智囊团:把庞大的语言模型分解成专家小组,让它们既能独立思考又能协同工作,还特别会分辨真假信息,关键时刻知道该不该查资料,像个经验丰富的智囊团。
- 发表时间:2024.10.02
- 论文名称:Open-RAG: Enhanced Retrieval-Augmented Reasoning with Open-Source Large Language Models
- 论文地址:https://arxiv.org/abs/2409.01782
- Github 地址:https://github.com/ShayekhBinIslam/openrag
- 现有的RAG方法在处理复杂查询(如多跳检索任务)时,推理能力有限。OpenRAG框架通过增强开源LLM的推理能力,解决了这一问题。

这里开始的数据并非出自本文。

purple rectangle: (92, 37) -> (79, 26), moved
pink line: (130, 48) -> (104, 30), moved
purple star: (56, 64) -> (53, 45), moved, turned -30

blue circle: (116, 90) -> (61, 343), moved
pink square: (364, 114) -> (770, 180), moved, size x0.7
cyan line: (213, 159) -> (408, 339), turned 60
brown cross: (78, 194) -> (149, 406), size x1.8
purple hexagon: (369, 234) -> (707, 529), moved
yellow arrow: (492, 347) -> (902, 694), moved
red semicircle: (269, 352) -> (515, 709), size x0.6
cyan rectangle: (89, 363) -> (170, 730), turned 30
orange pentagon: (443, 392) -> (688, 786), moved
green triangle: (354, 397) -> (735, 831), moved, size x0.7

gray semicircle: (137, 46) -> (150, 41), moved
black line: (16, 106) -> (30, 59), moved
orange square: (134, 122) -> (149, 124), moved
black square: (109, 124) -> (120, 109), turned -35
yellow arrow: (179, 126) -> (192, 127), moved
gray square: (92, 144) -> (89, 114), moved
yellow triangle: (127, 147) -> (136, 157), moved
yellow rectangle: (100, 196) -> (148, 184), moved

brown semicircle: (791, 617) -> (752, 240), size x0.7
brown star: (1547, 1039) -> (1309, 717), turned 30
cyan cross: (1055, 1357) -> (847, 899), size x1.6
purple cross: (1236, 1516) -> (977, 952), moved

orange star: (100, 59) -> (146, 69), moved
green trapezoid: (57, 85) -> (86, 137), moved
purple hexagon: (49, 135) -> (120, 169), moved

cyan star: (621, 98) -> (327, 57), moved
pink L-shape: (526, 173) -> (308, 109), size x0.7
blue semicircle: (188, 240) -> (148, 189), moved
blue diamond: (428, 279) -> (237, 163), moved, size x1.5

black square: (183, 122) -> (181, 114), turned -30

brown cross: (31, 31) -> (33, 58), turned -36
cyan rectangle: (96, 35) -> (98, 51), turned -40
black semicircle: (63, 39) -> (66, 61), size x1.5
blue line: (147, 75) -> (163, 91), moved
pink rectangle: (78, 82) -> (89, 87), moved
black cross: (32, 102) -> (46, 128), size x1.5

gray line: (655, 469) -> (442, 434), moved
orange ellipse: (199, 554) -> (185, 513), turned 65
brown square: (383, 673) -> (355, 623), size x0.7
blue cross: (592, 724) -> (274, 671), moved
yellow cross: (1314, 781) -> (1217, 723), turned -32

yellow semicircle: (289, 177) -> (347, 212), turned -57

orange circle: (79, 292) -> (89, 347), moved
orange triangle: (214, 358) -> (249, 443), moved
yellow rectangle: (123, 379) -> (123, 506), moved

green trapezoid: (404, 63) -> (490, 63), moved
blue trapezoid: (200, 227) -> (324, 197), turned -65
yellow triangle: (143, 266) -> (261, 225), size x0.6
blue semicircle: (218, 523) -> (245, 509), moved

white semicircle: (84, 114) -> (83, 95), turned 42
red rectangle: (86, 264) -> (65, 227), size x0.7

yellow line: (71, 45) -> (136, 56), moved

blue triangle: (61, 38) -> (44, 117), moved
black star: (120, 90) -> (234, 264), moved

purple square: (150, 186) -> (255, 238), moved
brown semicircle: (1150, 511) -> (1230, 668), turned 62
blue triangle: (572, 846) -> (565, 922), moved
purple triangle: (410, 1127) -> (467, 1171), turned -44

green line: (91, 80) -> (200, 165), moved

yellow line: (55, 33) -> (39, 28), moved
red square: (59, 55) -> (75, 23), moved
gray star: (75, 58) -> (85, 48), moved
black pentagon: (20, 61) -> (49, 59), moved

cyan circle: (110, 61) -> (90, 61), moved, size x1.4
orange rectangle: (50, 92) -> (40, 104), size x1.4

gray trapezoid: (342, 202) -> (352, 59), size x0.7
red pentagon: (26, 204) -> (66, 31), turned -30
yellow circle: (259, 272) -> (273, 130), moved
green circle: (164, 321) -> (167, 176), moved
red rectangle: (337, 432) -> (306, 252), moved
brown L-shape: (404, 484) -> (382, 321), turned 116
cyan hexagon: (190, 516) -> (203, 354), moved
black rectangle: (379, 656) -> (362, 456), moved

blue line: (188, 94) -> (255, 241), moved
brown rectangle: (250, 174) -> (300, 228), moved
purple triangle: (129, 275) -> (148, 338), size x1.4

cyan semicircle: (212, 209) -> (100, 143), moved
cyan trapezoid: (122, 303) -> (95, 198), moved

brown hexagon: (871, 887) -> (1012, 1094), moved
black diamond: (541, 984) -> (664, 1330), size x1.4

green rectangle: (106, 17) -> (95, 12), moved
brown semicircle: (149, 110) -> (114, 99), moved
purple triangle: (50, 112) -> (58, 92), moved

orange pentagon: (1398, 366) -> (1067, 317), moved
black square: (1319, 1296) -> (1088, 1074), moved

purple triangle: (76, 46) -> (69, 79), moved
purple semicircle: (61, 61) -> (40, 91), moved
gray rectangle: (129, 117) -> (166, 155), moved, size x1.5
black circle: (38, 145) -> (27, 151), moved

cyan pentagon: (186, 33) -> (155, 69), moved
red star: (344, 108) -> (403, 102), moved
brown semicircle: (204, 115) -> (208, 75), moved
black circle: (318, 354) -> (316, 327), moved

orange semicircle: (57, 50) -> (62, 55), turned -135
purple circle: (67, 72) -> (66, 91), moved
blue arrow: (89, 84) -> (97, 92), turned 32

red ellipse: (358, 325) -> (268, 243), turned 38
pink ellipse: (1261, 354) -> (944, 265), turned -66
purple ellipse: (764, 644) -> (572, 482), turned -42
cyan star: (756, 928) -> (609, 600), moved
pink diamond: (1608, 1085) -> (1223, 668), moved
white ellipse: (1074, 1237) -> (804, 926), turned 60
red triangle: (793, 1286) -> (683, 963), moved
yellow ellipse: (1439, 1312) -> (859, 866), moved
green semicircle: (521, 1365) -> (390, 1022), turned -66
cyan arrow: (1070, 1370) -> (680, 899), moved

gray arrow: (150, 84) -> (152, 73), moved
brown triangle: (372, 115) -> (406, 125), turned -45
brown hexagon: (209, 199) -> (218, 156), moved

- 架构转换:OpenRAG将任意密集LLM转换为参数高效的稀疏专家混合(MoE)模型,能够处理单跳和多跳查询等复杂推理任务。具体实现包括:
- 路由器(R)从头开始训练。
- 前馈网络(FFN)层保持冻结,并由基于并行适配器的专家(E)进行调整。
- 其他层被复制。
- 训练过程: 通过独特的训练方法,使模型能够导航看似相关但具有误导性的挑战性干扰因素。
- 训练过程中,模型学习生成检索/不检索的反射标记,并评估检索内容的相关性、支持程度和实用性。
- OPEN-RAG训练数据准备:涉及从每个原始对(q, y)生成四种新的训练实例的变化,每种都使用真实情况/LLM评论家和检索到的段落,结合不同的反射标记。OPEN-RAG不仅使LLM能够反思生成质量,还能够对比干扰项。
- 推理流程:
- 检索/不检索:模型学会生成检索/不检索的标记,以指示是否需要检索来回答查询。
- 相关性评估:对于检索到的内容,模型生成相关性标记,指示内容是否与查询相关。
- 生成答案:根据预测的相关性、支持度和效用标记,对所有可能的答案进行排序,生成最终答案。
- 在多种知识密集型的单跳/多跳短文/长文推理任务中,基于Llama2-7B的OpenRAG在事实准确性和推理能力方面显著优于现有的开源RAG模型,并且常常匹配或超越了最先进的专有LLMs及其RAG模型。
- OpenRAG在多个任务中超越了ChatGPT-RAG、Self-RAG、RAG 2.0和104B RAG-Command R+,树立了新的基准。
- OpenRAG结合CRAG(Corrective Retrieval Augmented Generation)方法,评估了模型对检索质量的鲁棒性。结果表明,OpenRAG在结合CRAG数据集时表现优于其他基线,显示出对高质量检索的潜在改进能力。
OpenRAG通过创新的架构和训练方法,显著提升了开源LLM在RAG任务中的推理能力,并在多个任务中超越了现有的先进模型。其自适应检索策略和鲁棒性分析进一步证明了其在实际应用中的潜力。